The RBNZ left the OCR unchanged at 2.5% and delivered a less hawkish statement in September. Where these have been widely expected, NZD fell after the announcement as the chance of a rate hike this year has markedly reduced given global economic uncertainty. The central bank also trimmed growth and inflation forecasts, signaled the macroeconomic shock in the US and Europe would have some impacts on New Zealand's path of recovery.
Concerning global economic developments, the central bank noted that the global economy has slowed 'sharply'. Financial market sentiment has 'deteriorated' and if the tightening condition of in international bank funding markets does not improve, New Zealand bank funding costs will increase.

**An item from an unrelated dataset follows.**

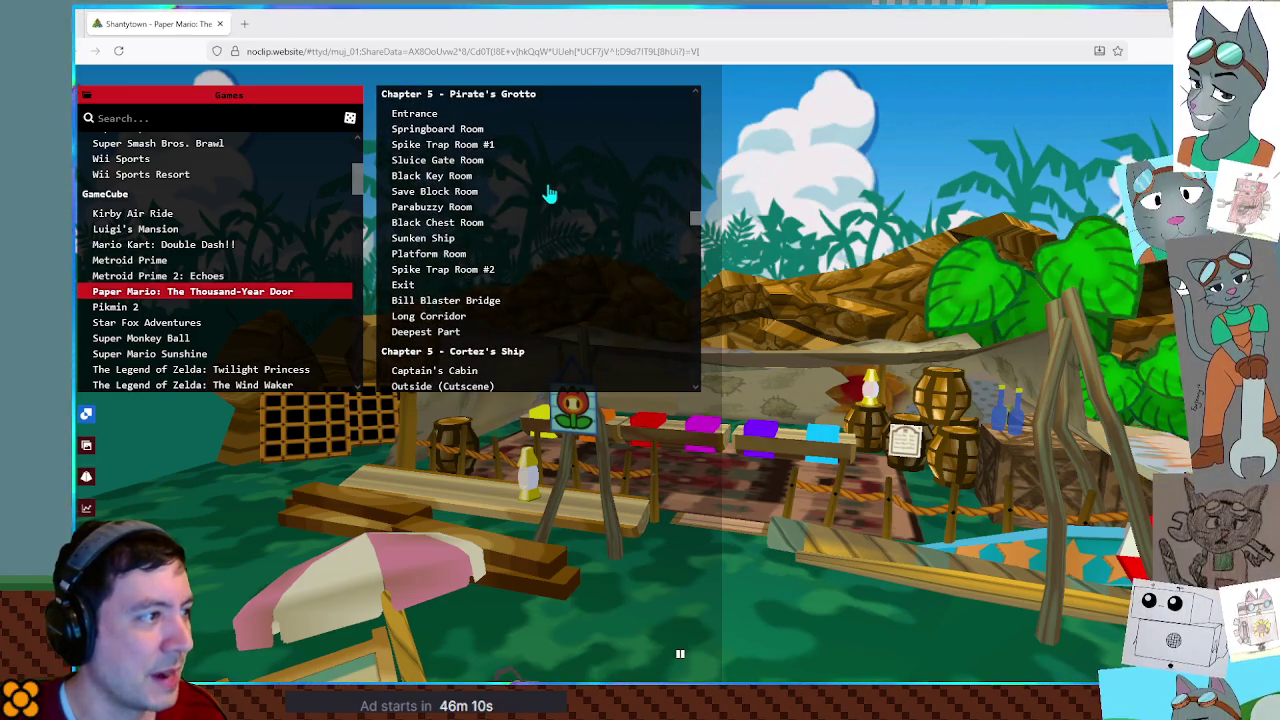
scroll(548, 193, down, 2)
scroll(548, 193, down, 1)
scroll(548, 193, down, 1)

Fortunately, the global turmoil has not yet affected New Zealand's economy significantly. According to Governor Bollard, the country's economy has 'performed relatively well while headline inflation has increased' somewhat from 3 months ago. However, risks remained there and will likely increase in the second half of the year. Exports will be negatively affected as New Zealand's trading partners has 'deteriorated markedly' and New Zealand dollar has appreciated a lot against major currencies. The RBNZ warned that strength in NZD is having a 'dampening influence on some parts of the tradable sector and on imported inflation'.
In the quarterly MPS, the RBNZ lower its growth forecasts for the year ended March 2012 to +3.6% and March 2013 to +2.6% from June's projections of +4.4% and +3.6% respectively. The downward revisions were to large extent driven by the reductions in trading partners' growth. Inflation forecasts were also trimmed and CPI is expected to rise to +2.1% in March 2012 and then ease to +2.0% in March 2013 before soaring to +2.2% in March 2014.
While keeping the policy rate unchanged, given 'the recent intensification in global economic and financial risks', at this meeting, the RBNZ continued to forecast a future rate hike, if 'recent global developments have only a mild impact on the New Zealand economy'. Yet, it seems that policymakers will wait until 2012 for the first hike as suggested by the 90-day bill rate.